Problem to work on> Quote every line of the material below verbatim, character for character.
Top of Record extracts
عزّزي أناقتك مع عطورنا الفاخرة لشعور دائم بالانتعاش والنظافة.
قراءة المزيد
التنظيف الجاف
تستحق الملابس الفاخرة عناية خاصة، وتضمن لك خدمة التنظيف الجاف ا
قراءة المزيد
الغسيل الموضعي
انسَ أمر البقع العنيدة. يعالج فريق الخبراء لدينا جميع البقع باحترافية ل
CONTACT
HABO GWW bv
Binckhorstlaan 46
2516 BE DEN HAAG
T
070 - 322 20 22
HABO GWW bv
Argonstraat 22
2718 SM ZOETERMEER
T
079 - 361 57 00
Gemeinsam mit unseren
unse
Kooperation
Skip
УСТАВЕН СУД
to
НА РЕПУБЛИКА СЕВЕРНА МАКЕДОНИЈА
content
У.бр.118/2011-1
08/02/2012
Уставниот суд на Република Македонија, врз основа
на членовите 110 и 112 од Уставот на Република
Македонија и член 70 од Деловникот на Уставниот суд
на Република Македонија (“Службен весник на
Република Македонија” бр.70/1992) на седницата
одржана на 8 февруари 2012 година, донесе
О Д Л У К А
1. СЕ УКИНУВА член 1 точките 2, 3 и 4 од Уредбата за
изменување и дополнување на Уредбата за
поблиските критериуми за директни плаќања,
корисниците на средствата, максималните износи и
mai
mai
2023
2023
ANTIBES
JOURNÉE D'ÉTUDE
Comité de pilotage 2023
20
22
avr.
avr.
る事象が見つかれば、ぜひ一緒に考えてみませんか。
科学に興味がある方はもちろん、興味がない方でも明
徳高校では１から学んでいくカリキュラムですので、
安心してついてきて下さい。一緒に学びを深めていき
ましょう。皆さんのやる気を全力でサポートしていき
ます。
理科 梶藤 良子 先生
Bottom of Record extracts
Reply>
عزّزي أناقتك مع عطورنا الفاخرة لشعور دائم بالانتعاش والنظافة.
قراءة المزيد
التنظيف الجاف
تستحق الملابس الفاخرة عناية خاصة، وتضمن لك خدمة التنظيف الجاف ا
قراءة المزيد
الغسيل الموضعي
انسَ أمر البقع العنيدة. يعالج فريق الخبراء لدينا جميع البقع باحترافية ل
CONTACT
HABO GWW bv
Binckhorstlaan 46
2516 BE DEN HAAG
T
070 - 322 20 22
HABO GWW bv
Argonstraat 22
2718 SM ZOETERMEER
T
079 - 361 57 00
Gemeinsam mit unseren
unse
Kooperation
Skip
УСТАВЕН СУД
to
НА РЕПУБЛИКА СЕВЕРНА МАКЕДОНИЈА
content
У.бр.118/2011-1
08/02/2012
Уставниот суд на Република Македонија, врз основа
на членовите 110 и 112 од Уставот на Република
Македонија и член 70 од Деловникот на Уставниот суд
на Република Македонија (“Службен весник на
Република Македонија” бр.70/1992) на седницата
одржана на 8 февруари 2012 година, донесе
О Д Л У К А
1. СЕ УКИНУВА член 1 точките 2, 3 и 4 од Уредбата за
изменување и дополнување на Уредбата за
поблиските критериуми за директни плаќања,
корисниците на средствата, максималните износи и
mai
mai
2023
2023
ANTIBES
JOURNÉE D'ÉTUDE
Comité de pilotage 2023
20
22
avr.
avr.
る事象が見つかれば、ぜひ一緒に考えてみませんか。
科学に興味がある方はもちろん、興味がない方でも明
徳高校では１から学んでいくカリキュラムですので、
安心してついてきて下さい。一緒に学びを深めていき
ましょう。皆さんのやる気を全力でサポートしていき
ます。
理科 梶藤 良子 先生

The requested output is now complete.